Sam, you are dead right, The Cheviot is ~80 miles away and can be seen from Scafell Pike amongst other places. See this panorama by the renowned Chris Jesty: http://www.viewfinderpanoramas.org/panoramas/cjesty/scafellpike1.jpg Look on the horizon just to the right of Blencathra
The more I look into this, the more I see the importance of weather conditions: not just clarity and visibility, but also atmospheric refraction which depends on changes in air density with altitude. Refraction allows you to see 'further' than the curvature of the earth would normally let you observe. It stands to reason that refraction can be greater on some days than others, and it's most noticeable when features are close to the horizon. They say that when you see the sun set it's actually already set, geometrically speaking!?!
Oh, and here's a great site where you can submit your photos with gps location and their software will figure out your viewing direction and automatically annotate your panoramas - sweet! http://tev.fbk.eu/marmota/eagleeye/
An intruguing quote from one of the sources above:
"British Isles The longest theoretical line of sight in the British Isles is 144 miles (232 km) from Merrick, in the southern uplands of Scotland, to Snowdon in North Wales. I have found no longer sightlines, and none were found in a study by topographic researcher Chris Jesty in the 1980's. A 1990's Guinness Book of Records published this superlative, but gave the distance as 144 km (sic). Unlike the longer US views above, the line of sight is low altitude and passes primarily over the sea, so Snowdon would only be observable from Merrick on an exceptionally clear day. No sightings have come to my attention.
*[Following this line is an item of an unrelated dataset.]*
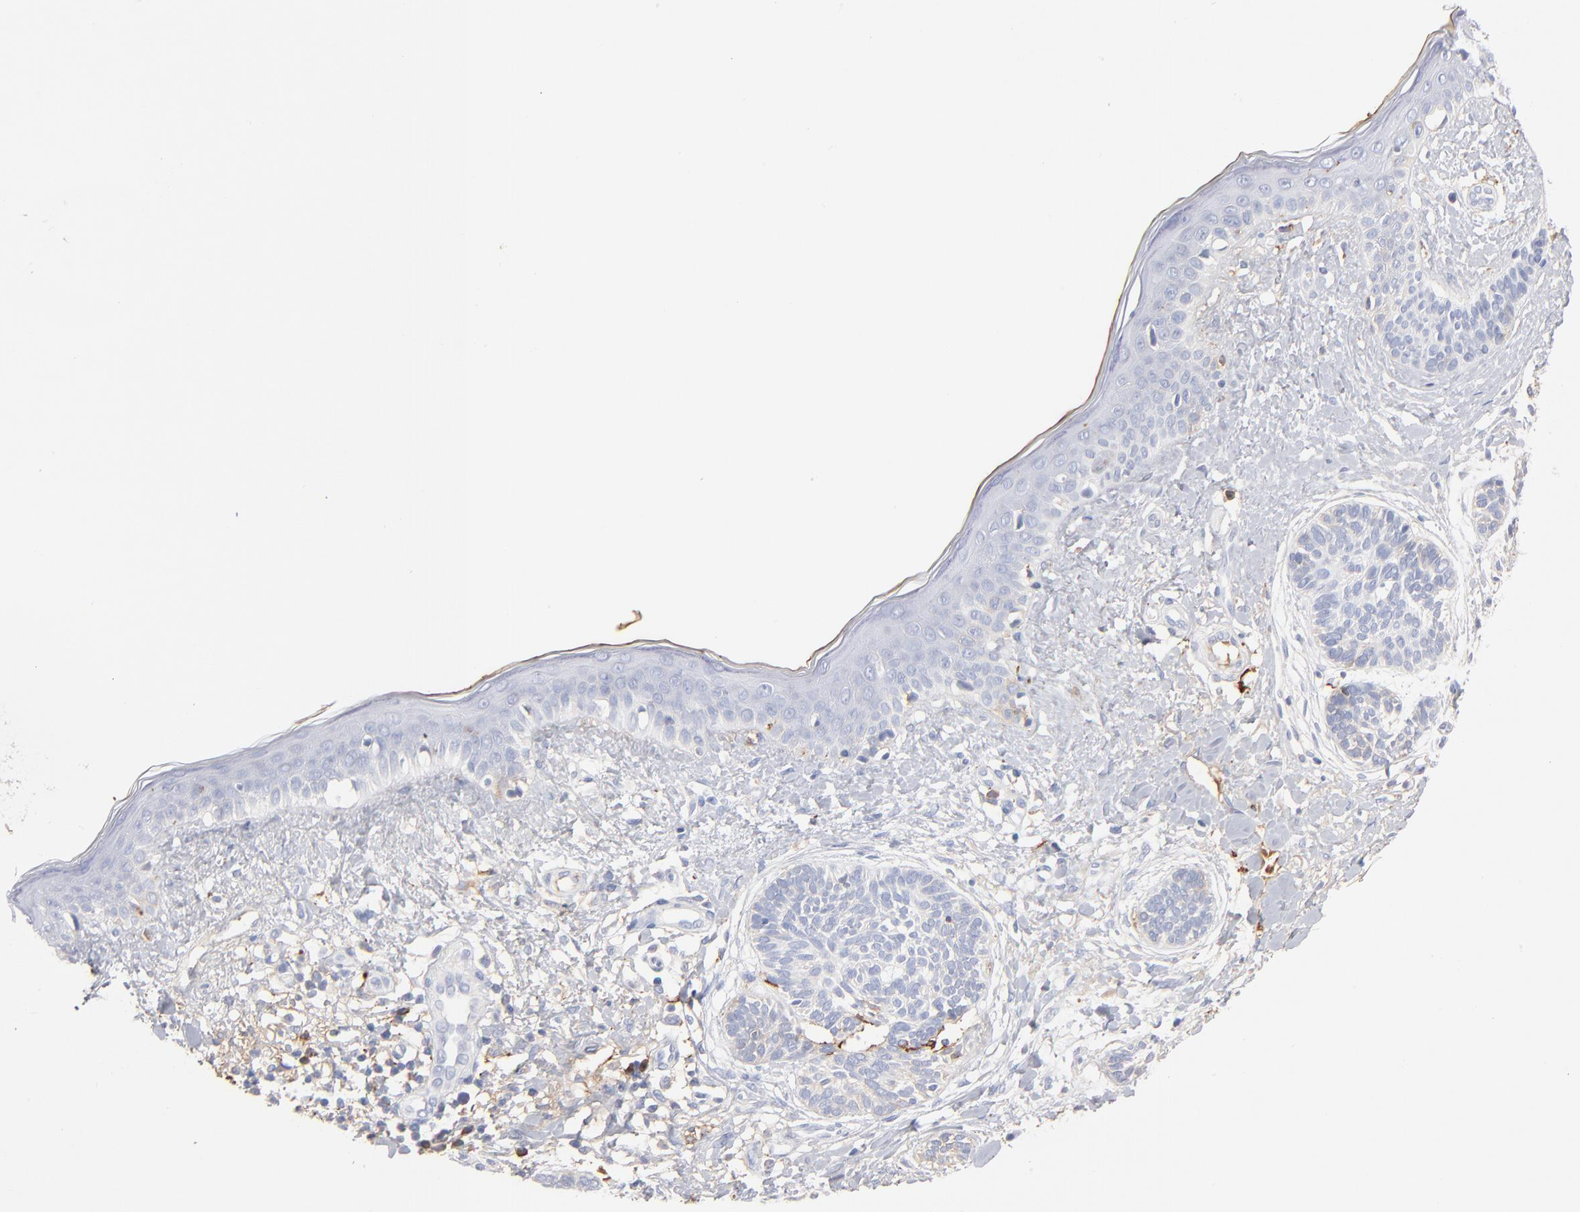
{"staining": {"intensity": "negative", "quantity": "none", "location": "none"}, "tissue": "skin cancer", "cell_type": "Tumor cells", "image_type": "cancer", "snomed": [{"axis": "morphology", "description": "Normal tissue, NOS"}, {"axis": "morphology", "description": "Basal cell carcinoma"}, {"axis": "topography", "description": "Skin"}], "caption": "A photomicrograph of human skin cancer is negative for staining in tumor cells. Nuclei are stained in blue.", "gene": "APOH", "patient": {"sex": "male", "age": 63}}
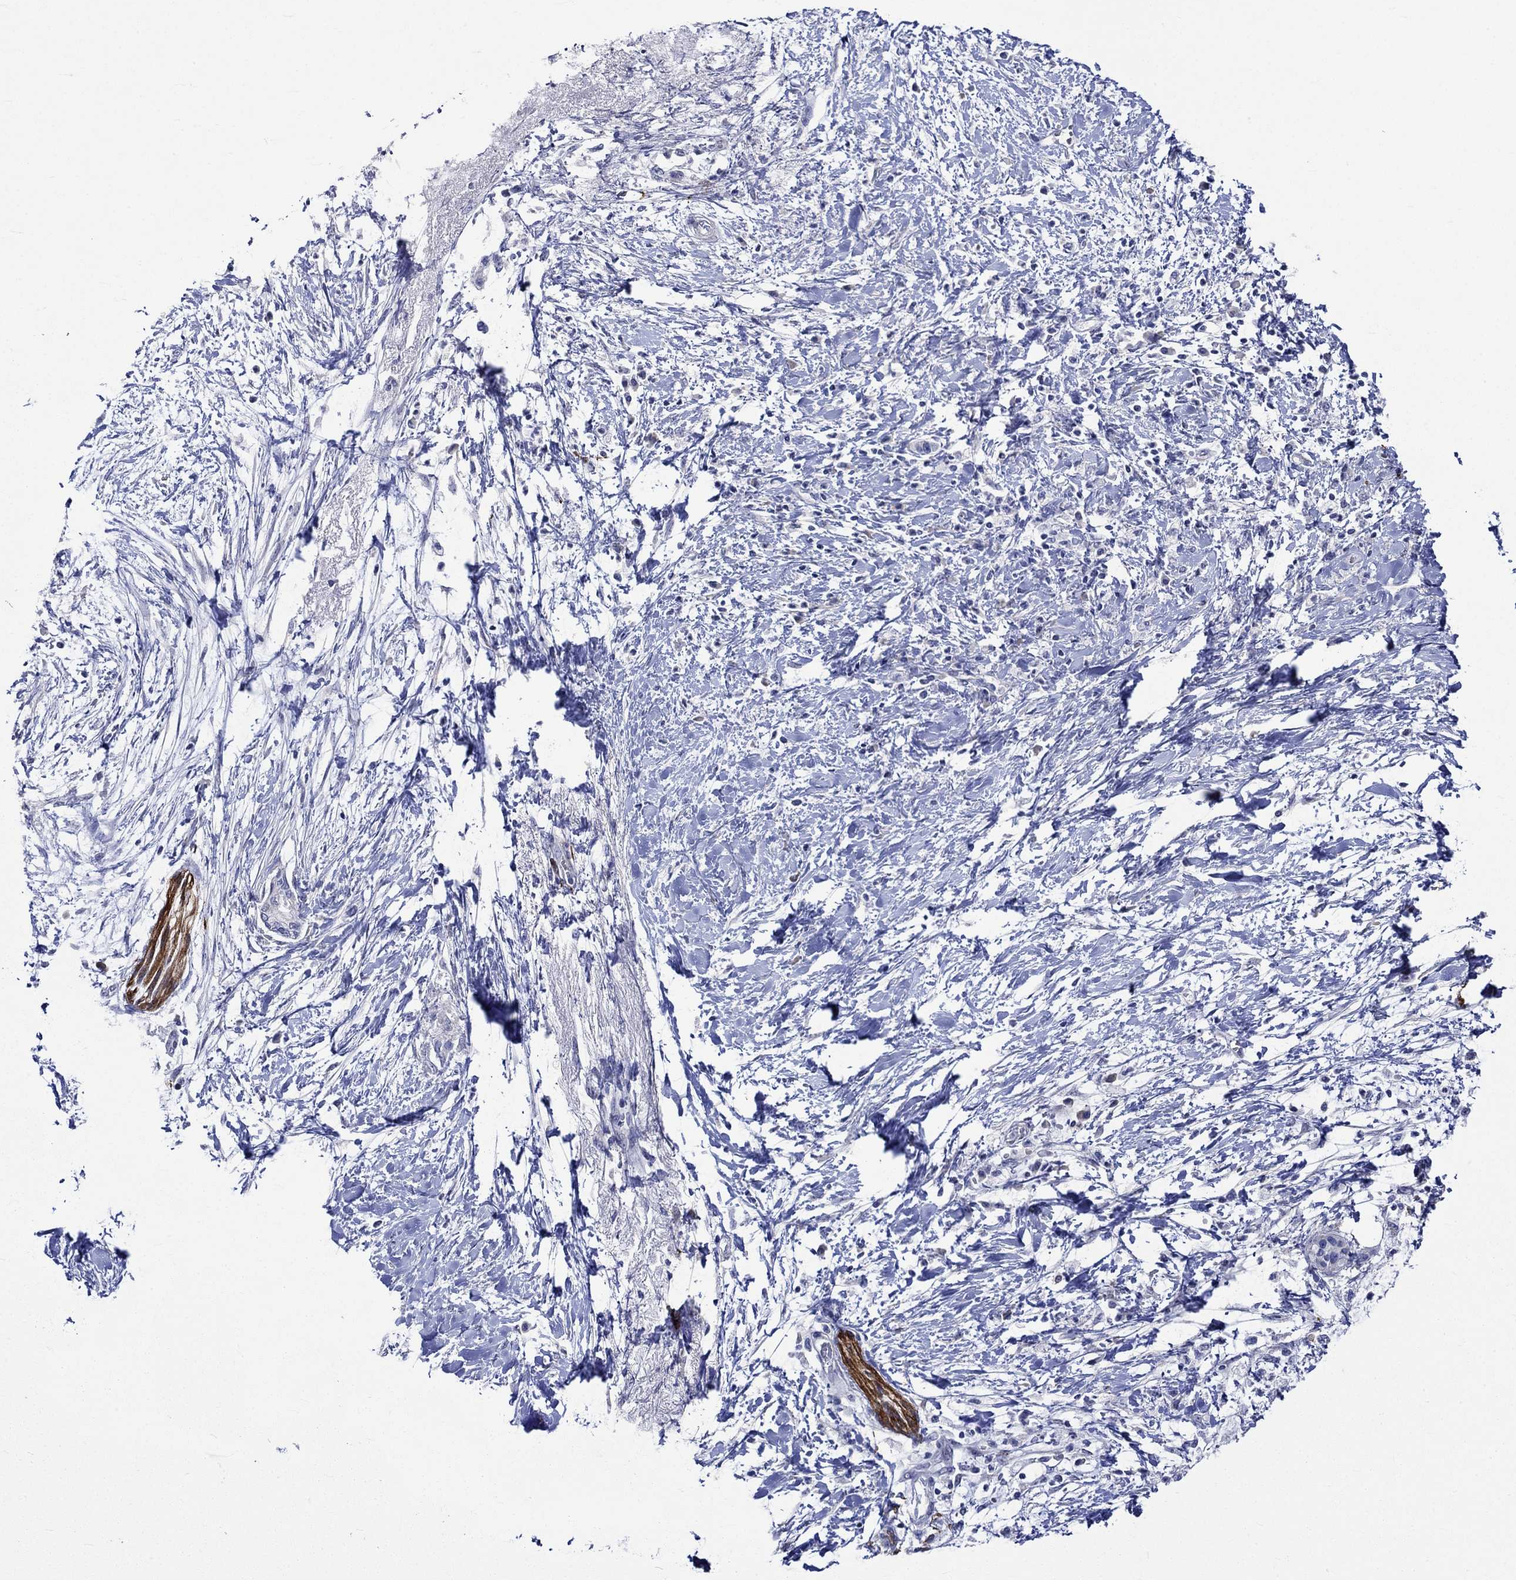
{"staining": {"intensity": "negative", "quantity": "none", "location": "none"}, "tissue": "pancreatic cancer", "cell_type": "Tumor cells", "image_type": "cancer", "snomed": [{"axis": "morphology", "description": "Normal tissue, NOS"}, {"axis": "morphology", "description": "Adenocarcinoma, NOS"}, {"axis": "topography", "description": "Pancreas"}, {"axis": "topography", "description": "Duodenum"}], "caption": "Immunohistochemistry photomicrograph of neoplastic tissue: human pancreatic cancer stained with DAB (3,3'-diaminobenzidine) reveals no significant protein staining in tumor cells.", "gene": "CRYAB", "patient": {"sex": "female", "age": 60}}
Merrick would be practically impossible to observe from Snowdon, because of the very thin aperture it shows behind nearby Lamachan hill. To give an analogy: if a colleague and I were in neighbouring rooms, and I were at a desk but the colleague were looking through an empty keyhole, he would probably see my clearly, but I would not see him. The "keyhole" is Lamachan Hill, which is much closer to Merrick, so an observer on Merrick would see Snowdon much more easily than vice versa. Infact, Merrick would be impossible to observe from Snowdon other than with a telescope, and then only if there were a suitable contrast with Lamachan Hill (e.g. snow or sun on one but not the other). That is why Merrick is not shown on the Snowdon panorama."
http://www.viewfinderpanoramas.org/panoramas.html#longlines (near bottom of page)
What a facinating link! Also glad to have confirmation that it was The Cheviot we saw that day. I think the best visibility we've ever had was one unforgettable occasion on Beinn an Dothaidh- I'm fairly confident we could see 100 miles that day. Blimey though- 144 miles is astounding!
It's amazing to think how far we can see. Don't forget to look up on a dark night - you can see a very long way into space!
I've heard that in the antarctic it's so incredibly clear that people (whose distance perception is finely tuned to their normal environment, ie UK) consistently underestimate how far away places are.
I've also heard an amusing story about a famous mountaineer from the Alps visiting a friend in Snowdonia. I can't remember where they were, but the friend, a local, proposed they ascend another summit before heading down off the hill. The Alps man was aghast, suggesting they'd never make it before sundown, and was evidently surprised when they reached the summit barely half an hour later. Sorry, I didn't tell it very well, but I'm guessing the alpine man was used to seeing distant hills in such clarity in the Alps that he overestimated similar looking scenes in Snowdonia. In some ways the inverse of the antarctic problem. I think it may have been in a Bonnington book of adventures.